Search code examples
regexgrepnotepad++bbedit

Replace underscore with dash in url for given url extensions using GREP / Regex


I use BBEdit. BBEdit supports multi-file search and replace with GREP. Using this (copied from a Notepad++ post here at stackoverflow):

(\bhref="|(?!^)\G)[^"<_]*\K_

I can get a list of all URLs containing underscores. The idea is to replace all the underscores with dashes. No problems with that, BBEdit search panel has a 'Replace with' field (like Notepad++).

All's fine, BUT I don't want to process all URLs actually. There are for example file download URLs that should remain as they are, especially URLs with the .exe, .zip, .sit and .dmg extensions. Actually the URLs I want to process are the .php and .html urls.

I mean this type of URL should here found:

<a href="software/internet-tools/ftp-disk_sheet_us.php">

but not this one:

<a href="software/internet-tools/ftp-disk_us_setup.exe">

I have tried to edit the REGEX above unsuccessfully so far and since I have to process around 30,000 urls in 600 files I would really like to be sure I don't do anything wrong.

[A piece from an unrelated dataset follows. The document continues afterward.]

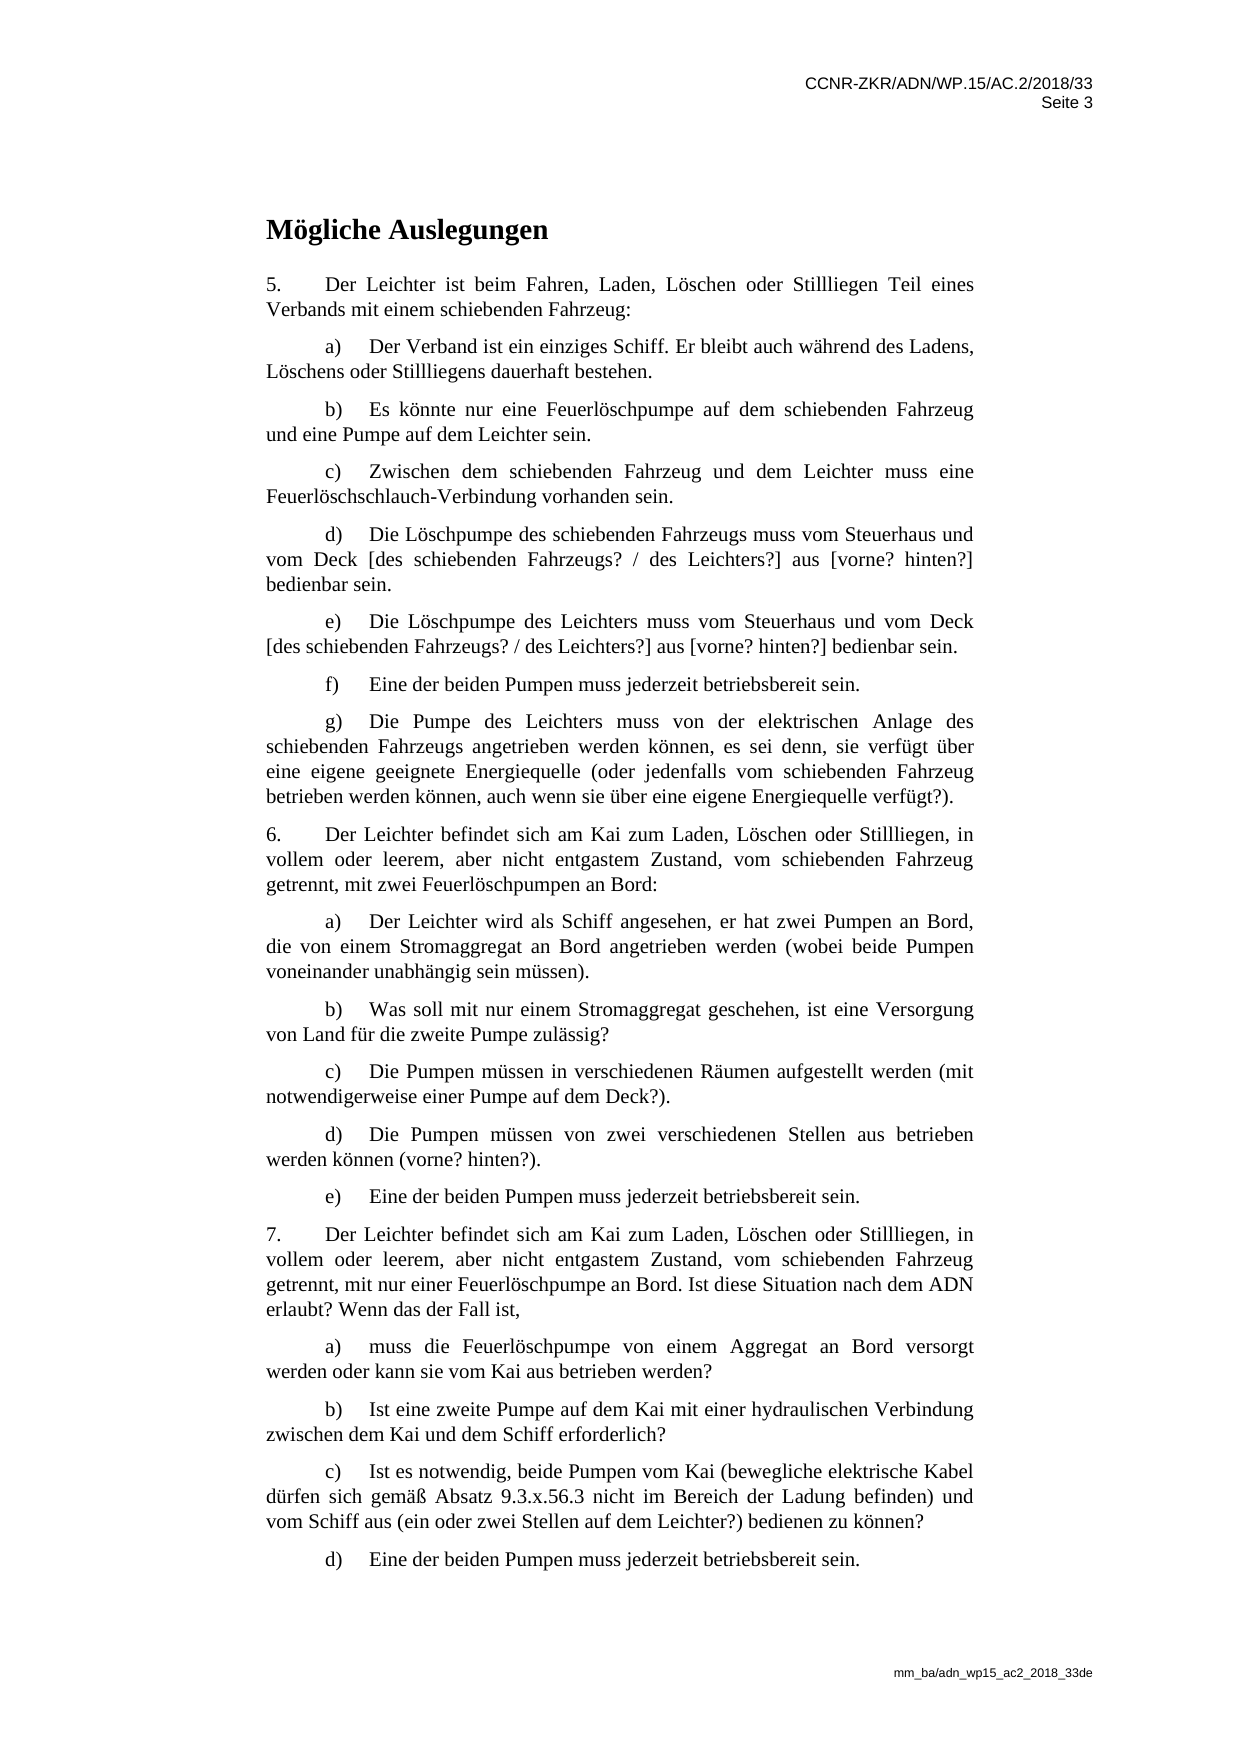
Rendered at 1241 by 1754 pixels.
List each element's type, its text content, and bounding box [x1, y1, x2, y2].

Thanks a lot in advance for helping me out with that.


Solution

  • You may force the match only when the link ends with .html/.htm or .php:

    (?:\G(?!^)|\bhref="(?=[^"]*\.(?:html?|php)"))[^"<_]*\K_
                       ^^^^^^^^^^^^^^^^^^^^^^^^^
    

    See the regex demo

    The (?=[^"]*\.(?:html?|php)") positive lookahead will require any 0+ chars other than " and then a . followed with htm/html or php immediately after href=", else, no match will be found.

    Details

    • (?:\G(?!^)|\bhref="(?=[^"]*\.(?:html?|php)")) - end of the previous match (\G(?!^)) or (|)
      • \bhref=" - a whole word href followed with ="
      • (?=[^"]*\.(?:html?|php)") - a positive lookahead that requires the following sequences of patterns to match immediately to the right of the current location:
        • [^"]* - 0+ chars other than "
        • \. - a dot
        • (?:html?|php) - a non-capturing group matching either htm and then an optional l or php
        • " - a double quotation mark
    • [^"<_]* - any 0+ chars other than ", < and _
    • \K - match reset operator that discards all text matched so far
    • _ - an underscore.